Stored data entries
━━━

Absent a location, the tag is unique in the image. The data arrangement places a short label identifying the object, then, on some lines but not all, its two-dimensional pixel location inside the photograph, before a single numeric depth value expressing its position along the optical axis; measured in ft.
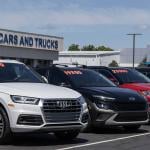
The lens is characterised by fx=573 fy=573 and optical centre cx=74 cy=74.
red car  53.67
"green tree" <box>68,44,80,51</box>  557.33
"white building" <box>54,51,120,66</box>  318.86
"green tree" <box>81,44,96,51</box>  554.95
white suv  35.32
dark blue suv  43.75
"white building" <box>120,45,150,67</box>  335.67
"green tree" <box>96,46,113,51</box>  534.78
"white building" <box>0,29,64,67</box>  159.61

━━━

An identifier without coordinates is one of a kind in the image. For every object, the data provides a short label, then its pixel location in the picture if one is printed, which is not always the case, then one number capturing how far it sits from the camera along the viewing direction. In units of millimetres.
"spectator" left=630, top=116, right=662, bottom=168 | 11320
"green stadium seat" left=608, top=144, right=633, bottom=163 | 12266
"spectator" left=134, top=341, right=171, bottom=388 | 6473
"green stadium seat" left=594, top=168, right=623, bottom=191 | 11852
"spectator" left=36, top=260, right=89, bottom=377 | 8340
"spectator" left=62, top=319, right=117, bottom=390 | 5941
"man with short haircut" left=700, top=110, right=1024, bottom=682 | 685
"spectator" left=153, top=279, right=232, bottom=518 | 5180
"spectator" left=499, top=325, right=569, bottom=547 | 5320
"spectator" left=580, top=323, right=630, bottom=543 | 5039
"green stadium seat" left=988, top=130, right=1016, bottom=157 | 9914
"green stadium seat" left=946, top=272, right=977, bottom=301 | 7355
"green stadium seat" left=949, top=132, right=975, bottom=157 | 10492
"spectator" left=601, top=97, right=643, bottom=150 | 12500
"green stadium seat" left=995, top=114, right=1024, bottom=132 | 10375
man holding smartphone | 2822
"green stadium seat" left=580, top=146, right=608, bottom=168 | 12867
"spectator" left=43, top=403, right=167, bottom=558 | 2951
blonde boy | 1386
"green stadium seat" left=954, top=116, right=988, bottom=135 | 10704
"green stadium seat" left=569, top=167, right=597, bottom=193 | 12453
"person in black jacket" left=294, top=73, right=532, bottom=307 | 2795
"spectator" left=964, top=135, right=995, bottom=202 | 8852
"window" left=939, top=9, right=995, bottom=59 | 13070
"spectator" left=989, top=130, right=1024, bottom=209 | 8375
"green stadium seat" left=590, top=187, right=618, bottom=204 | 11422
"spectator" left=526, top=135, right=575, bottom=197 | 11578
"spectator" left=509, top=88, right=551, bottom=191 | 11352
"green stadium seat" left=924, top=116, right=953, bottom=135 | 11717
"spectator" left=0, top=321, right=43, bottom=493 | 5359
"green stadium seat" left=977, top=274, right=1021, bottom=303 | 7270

━━━

▶ _PROBLEM_
Look above for the line containing "bottom=543 | 5039" and the line containing "bottom=303 | 7270". Transcribe both, with the lines between them, exactly.

▶ _TASK RESULT_
"spectator" left=580, top=323, right=630, bottom=543 | 5039
"green stadium seat" left=988, top=130, right=1016, bottom=157 | 9914
"green stadium seat" left=946, top=272, right=977, bottom=301 | 7355
"green stadium seat" left=949, top=132, right=975, bottom=157 | 10492
"spectator" left=601, top=97, right=643, bottom=150 | 12500
"green stadium seat" left=995, top=114, right=1024, bottom=132 | 10375
man holding smartphone | 2822
"green stadium seat" left=580, top=146, right=608, bottom=168 | 12867
"spectator" left=43, top=403, right=167, bottom=558 | 2951
blonde boy | 1386
"green stadium seat" left=954, top=116, right=988, bottom=135 | 10704
"green stadium seat" left=569, top=167, right=597, bottom=193 | 12453
"person in black jacket" left=294, top=73, right=532, bottom=307 | 2795
"spectator" left=964, top=135, right=995, bottom=202 | 8852
"window" left=939, top=9, right=995, bottom=59 | 13070
"spectator" left=989, top=130, right=1024, bottom=209 | 8375
"green stadium seat" left=590, top=187, right=618, bottom=204 | 11422
"spectator" left=526, top=135, right=575, bottom=197 | 11578
"spectator" left=509, top=88, right=551, bottom=191 | 11352
"green stadium seat" left=924, top=116, right=953, bottom=135 | 11717
"spectator" left=0, top=321, right=43, bottom=493 | 5359
"green stadium seat" left=977, top=274, right=1021, bottom=303 | 7270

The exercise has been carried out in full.